Ms. Benz came to Baltimore from Philadelphia as part of a 44-person group of predominantly incoming high school sophomores from all over the U.S. This was BBYO’s sixth year in a row spent in our city for their annual two-week service learning trip, known as Operation Shema, in part due to a lasting bond with JFSJ.

BBYO members were broken up into two groups and rotated between one week of work on the Oliver gardens, and one week volunteering with elementary to high school aged students in the nearby Reservoir Hill neighborhood.

“We worked with Civic Works, weeding, mulching, planting trees and picking up trash,” explained 17-year-old BBYO teen coordinator Jesse Rabinowitz of Norfolk, Va. who had also done the trip last year. “You’d wake up, and yeah you’d be sore, and you might want to sleep a little more, but when you got to the site you’d realize how much your help was needed and then you’d really wake up; you’d get pumped up by your friends,’ he said.

Operation Shema participant Nora Padison, 15, came to Baltimore from Gaithersburg. She explained how the mural artist asked the Oliver residents to choose between different themes for the painting.

“They liked flowers, so we painted these huge flowers all over the sidewalk. At first it was just a blue outline. At the end of our first day it was bright and vivid. And after the two weeks were over, it was beautiful. We saw the change, and it felt great,” she said.

BBYO also found time to go door-to-door around Oliver with BUILD members, encouraging residents to join in a discussion about the building of a new grocery store. “Getting to know … the people from BUILD was really nice,” said Ms. Padison. “It felt right, working together to help them on things that would last a long time. I learned that nothing’s going to be done for you. You have to do it yourself,” she said.
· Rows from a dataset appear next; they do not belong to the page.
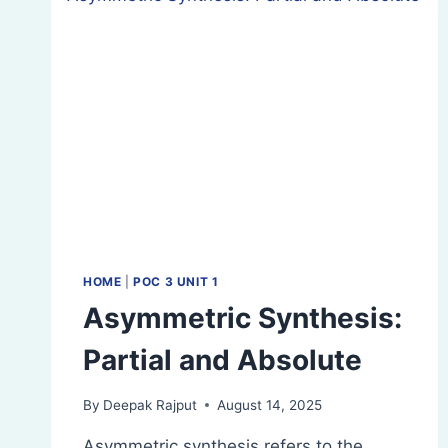
HOME
|
POC 3 UNIT 1
Asymmetric Synthesis:
Partial and Absolute
By
Deepak Rajput
August 14, 2025
Asymmetric synthesis refers to the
“This is just the beginning” for JFSJ’s involvement in Oliver, according to Simon Greer. “We envision growing a bigger and bigger volunteer base in Baltimore. And of course building housing begs the question of schools and jobs. Once the funds for housing are locked in, we hope to work with the same groups to tackle education and infrastructure in these communities,” he said.

According to Ms. Gaines, JFSJ “will continue to stay involved with the community as engaged partners who will work towards a sustainable needs-based project…. We will continue to be an active investor of social and financial capital [in east Baltimore] and to eventually have our four signature programs implemented here: the Tzedec program, congregation-based community organizing, the Selah leadership development program, and a combination of service learning travel programming and local service learning in collaboration with local organizations. We hope for this to be a long-term relationship.”

From her door on the 1700 block of Holbrook Street, Martha Best watched much of the work being done by the volunteers this summer. It was in fact her voice that helped inspire it. Ms. Best is a 35-year resident of Oliver, an active member of BUILD and a staunch advocate for her neighborhood. At a city planning meeting in 2007, Ms. Best brought attention to the high vacancy rate on her street, sparking a flurry of demolitions and rehabs. Gesturing toward the volunteers she says, “The neighbors and I wanted to see gardens instead of vacant lots for dumping grounds…We are so appreciative that this is happening.”

But the work, she explains, is far from over. Looking south from her home on Holbrook Street, you can see 59 vacant homes BUILD is attempting to get rehabbed or demolished. With the help of Baltimore City, JFSJ and TRF, BUILD hopes to see big changes over the next decade. “We’re trying to bring the city back again,” she says.